TASK INPUTS
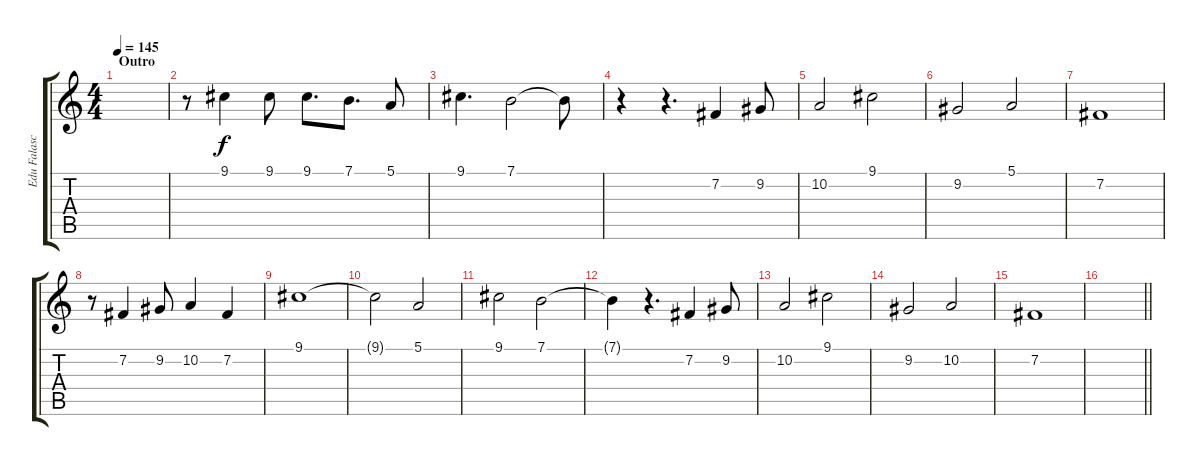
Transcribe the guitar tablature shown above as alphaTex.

\track ("Edu Falaschi" "Edu Falasc") {instrument sopranosax}
\staff {score tabs}
\tuning (E4 B3 G3 D3 A2 E2) {hide}
\ts (4 4)
\section ("" "Outro")
\tempo 145
\clef g2
\ks c
|
r.8 9.1.4 9.1.8 9.1.8{d} 7.1.8{d} 5.1.8 |
9.1.4{d} 7.1.2 7.1{t}.8 |
r.4 r.4{d} 7.2.4 9.2.8 |
10.2.2 9.1.2 |
9.2.2 5.1.2 |
7.2.1 |
r.8 7.2.4 9.2.8 10.2.4 7.2.4 |
9.1.1 |
9.1{t}.2 5.1.2 |
9.1.2 7.1.2 |
7.1{t}.4 r.4{d} 7.2.4 9.2.8 |
10.2.2 9.1.2 |
9.2.2 10.2.2 |
7.2.1 |
\barLineRight lightlight
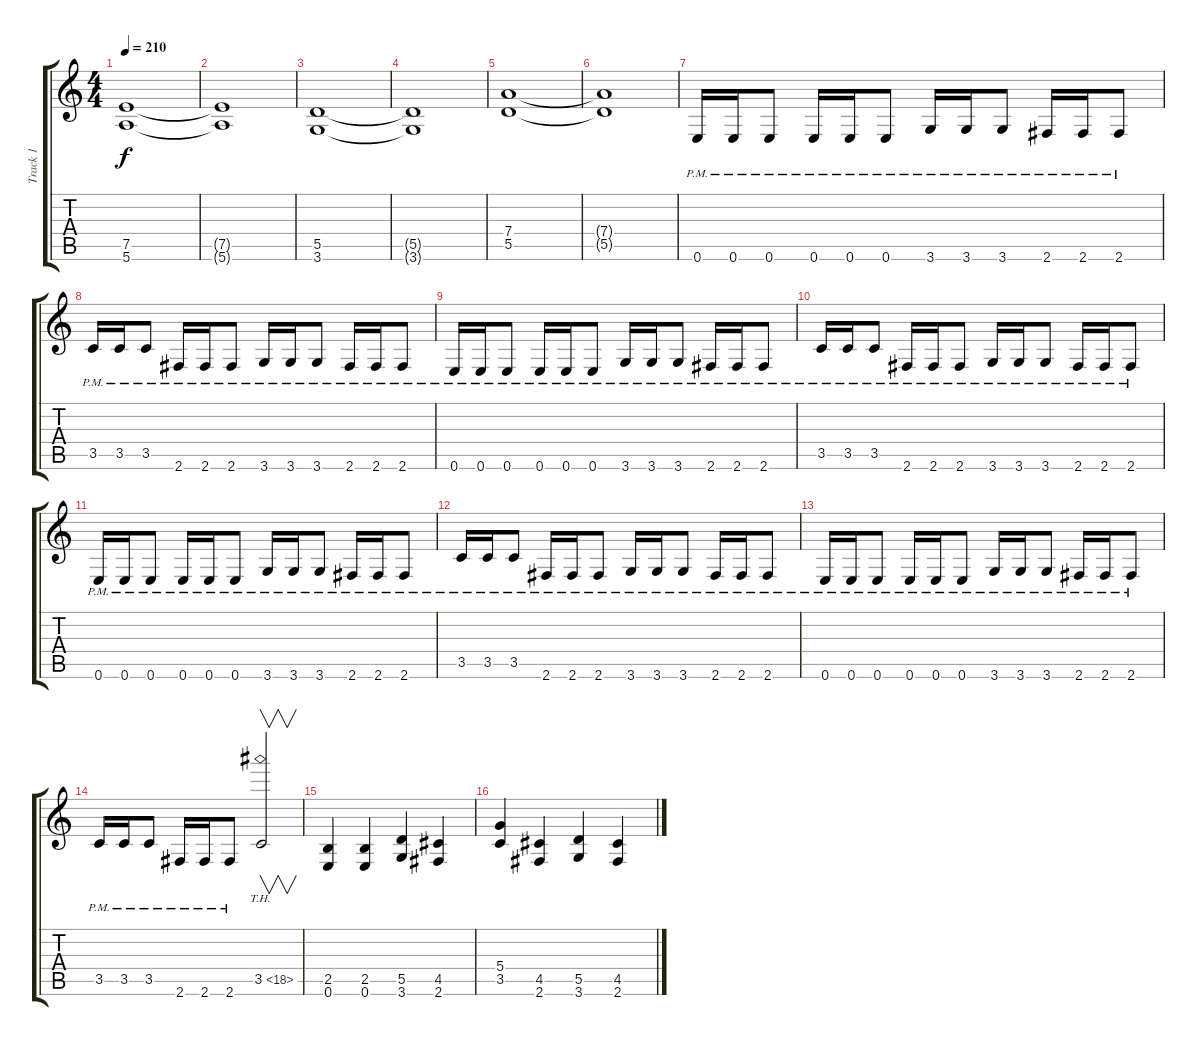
\track ("Track 1" "Track 1") {instrument overdrivenguitar}
\staff {score tabs}
\tuning (E4 B3 G3 D3 A2 E2) {hide}
\ts (4 4)
\tempo 210
\clef g2
\ks c
(7.5 5.6).1{dy f} |
(7.5{t} 5.6{t}).1 |
(5.5 3.6).1 |
(5.5{t} 3.6{t}).1 |
(7.4 5.5).1 |
(7.4{t} 5.5{t}).1 |
0.6{pm}.16 0.6{pm}.16 0.6{pm}.8 0.6{pm}.16 0.6{pm}.16 0.6{pm}.8 3.6{pm}.16 3.6{pm}.16 3.6{pm}.8 2.6{pm}.16 2.6{pm}.16 2.6{pm}.8 |
3.5{pm}.16 3.5{pm}.16 3.5{pm}.8 2.6{pm}.16 2.6{pm}.16 2.6{pm}.8 3.6{pm}.16 3.6{pm}.16 3.6{pm}.8 2.6{pm}.16 2.6{pm}.16 2.6{pm}.8 |
0.6{pm}.16 0.6{pm}.16 0.6{pm}.8 0.6{pm}.16 0.6{pm}.16 0.6{pm}.8 3.6{pm}.16 3.6{pm}.16 3.6{pm}.8 2.6{pm}.16 2.6{pm}.16 2.6{pm}.8 |
3.5{pm}.16 3.5{pm}.16 3.5{pm}.8 2.6{pm}.16 2.6{pm}.16 2.6{pm}.8 3.6{pm}.16 3.6{pm}.16 3.6{pm}.8 2.6{pm}.16 2.6{pm}.16 2.6{pm}.8 |
0.6{pm}.16 0.6{pm}.16 0.6{pm}.8 0.6{pm}.16 0.6{pm}.16 0.6{pm}.8 3.6{pm}.16 3.6{pm}.16 3.6{pm}.8 2.6{pm}.16 2.6{pm}.16 2.6{pm}.8 |
3.5{pm}.16 3.5{pm}.16 3.5{pm}.8 2.6{pm}.16 2.6{pm}.16 2.6{pm}.8 3.6{pm}.16 3.6{pm}.16 3.6{pm}.8 2.6{pm}.16 2.6{pm}.16 2.6{pm}.8 |
0.6{pm}.16 0.6{pm}.16 0.6{pm}.8 0.6{pm}.16 0.6{pm}.16 0.6{pm}.8 3.6{pm}.16 3.6{pm}.16 3.6{pm}.8 2.6{pm}.16 2.6{pm}.16 2.6{pm}.8 |
3.5{pm}.16 3.5{pm}.16 3.5{pm}.8 2.6{pm}.16 2.6{pm}.16 2.6{pm}.8 3.5{th 15}.2{v} |
(2.5 0.6).4 (2.5 0.6).4 (5.5 3.6).4 (4.5 2.6).4 |
(5.4 3.5).4 (4.5 2.6).4 (5.5 3.6).4 (4.5 2.6).4
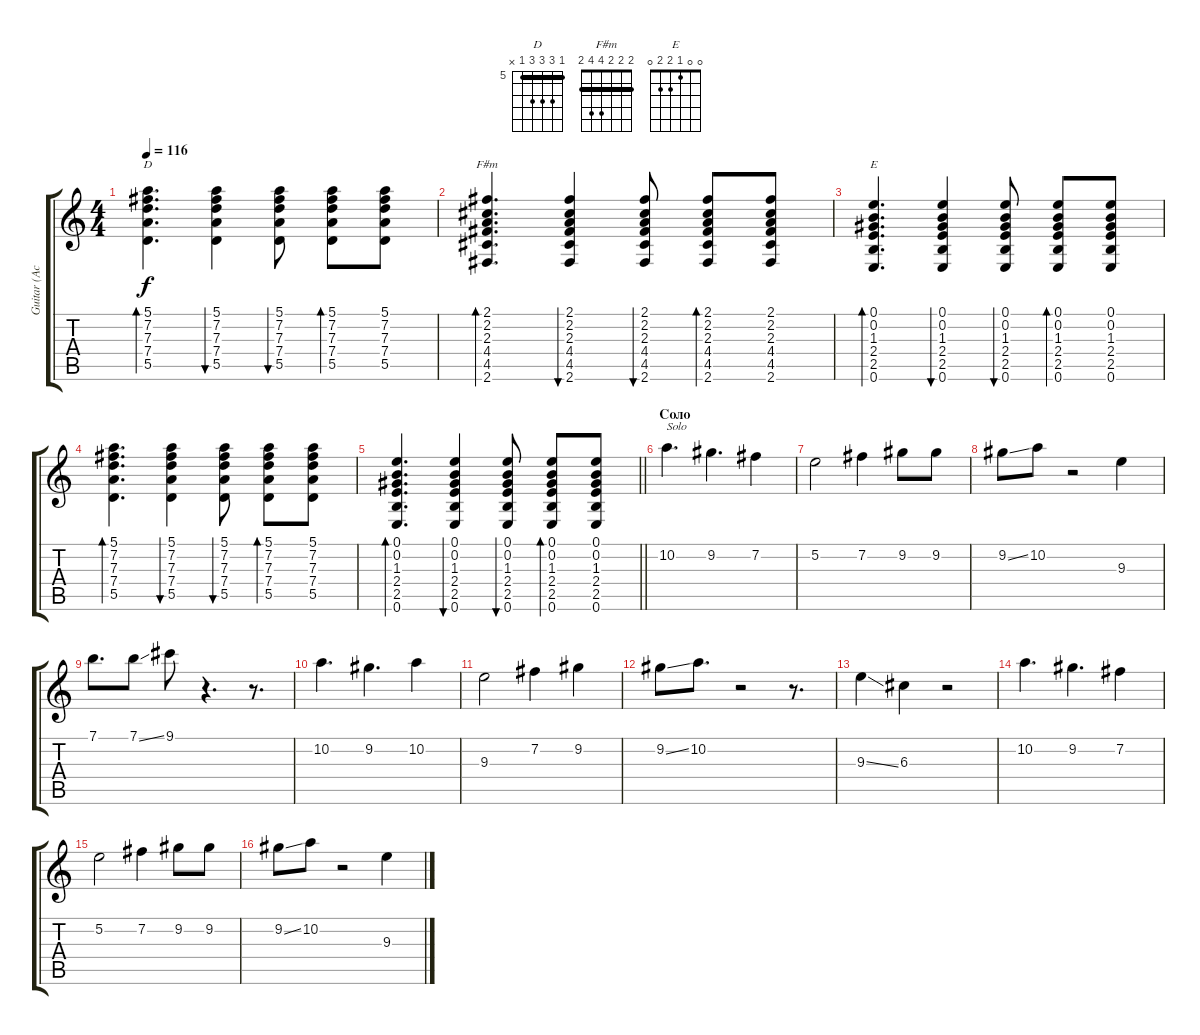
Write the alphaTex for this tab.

\track ("Guitar (Acoustic)" "Guitar (Ac") {instrument acousticguitarsteel}
\staff {score tabs}
\tuning (E4 B3 G3 D3 A2 E2) {hide}
\chord ("D" 5 7 7 7 5 x) {firstfret 5 barre 5}
\chord ("F#m" 2 2 2 4 4 2) {barre 2}
\chord ("E" 0 0 1 2 2 0)
\ts (4 4)
\tempo 116
\clef g2
\ks c
(5.1 7.2 7.3 7.4 5.5).4{d bd 60 ch "D" dy f} (5.1 7.2 7.3 7.4 5.5).4{bu 60} (5.1 7.2 7.3 7.4 5.5).8{bu 60} (5.1 7.2 7.3 7.4 5.5).8{bd 60} (5.1 7.2 7.3 7.4 5.5).8 |
(2.1 2.2 2.3 4.4 4.5 2.6).4{d bd 60 ch "F#m"} (2.1 2.2 2.3 4.4 4.5 2.6).4{bu 60} (2.1 2.2 2.3 4.4 4.5 2.6).8{bu 60} (2.1 2.2 2.3 4.4 4.5 2.6).8{bd 60} (2.1 2.2 2.3 4.4 4.5 2.6).8 |
(0.1 0.2 1.3 2.4 2.5 0.6).4{d bd 60 ch "E"} (0.1 0.2 1.3 2.4 2.5 0.6).4{bu 60} (0.1 0.2 1.3 2.4 2.5 0.6).8{bu 60} (0.1 0.2 1.3 2.4 2.5 0.6).8{bd 60} (0.1 0.2 1.3 2.4 2.5 0.6).8 |
(5.1 7.2 7.3 7.4 5.5).4{d bd 60} (5.1 7.2 7.3 7.4 5.5).4{bu 60} (5.1 7.2 7.3 7.4 5.5).8{bu 60} (5.1 7.2 7.3 7.4 5.5).8{bd 60} (5.1 7.2 7.3 7.4 5.5).8 |
\barLineRight lightlight
(0.1 0.2 1.3 2.4 2.5 0.6).4{d bd 60} (0.1 0.2 1.3 2.4 2.5 0.6).4{bu 60} (0.1 0.2 1.3 2.4 2.5 0.6).8{bu 60} (0.1 0.2 1.3 2.4 2.5 0.6).8{bd 60} (0.1 0.2 1.3 2.4 2.5 0.6).8 |
\section ("" "Соло")
10.2.4{d txt "Solo"} 9.2.4{d} 7.2.4 |
5.2.2 7.2.4 9.2.8 9.2.8 |
9.2{ss}.8 10.2.8 r.2 9.3.4 |
7.1.8{d} 7.1{ss}.8 9.1.8 r.4{d} r.8{d} |
10.2.4{d} 9.2.4{d} 10.2.4 |
9.3.2 7.2.4 9.2.4 |
9.2{ss}.8 10.2.8{d} r.2 r.8{d} |
9.3{ss}.4 6.3.4 r.2 |
10.2.4{d} 9.2.4{d} 7.2.4 |
5.2.2 7.2.4 9.2.8 9.2.8 |
9.2{ss}.8 10.2.8 r.2 9.3.4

EXERCISE REQUIREMENTS
From the entries above, pull out every line that contains the word "instrument". Case counts, so copy only lines where it appears in that exact capitalization.

WORKED ANSWER
\track ("Edu Falaschi" "Edu Falasc") {instrument sopranosax}
\track ("Track 1" "Track 1") {instrument overdrivenguitar}
\track ("Guitar (Acoustic)" "Guitar (Ac") {instrument acousticguitarsteel}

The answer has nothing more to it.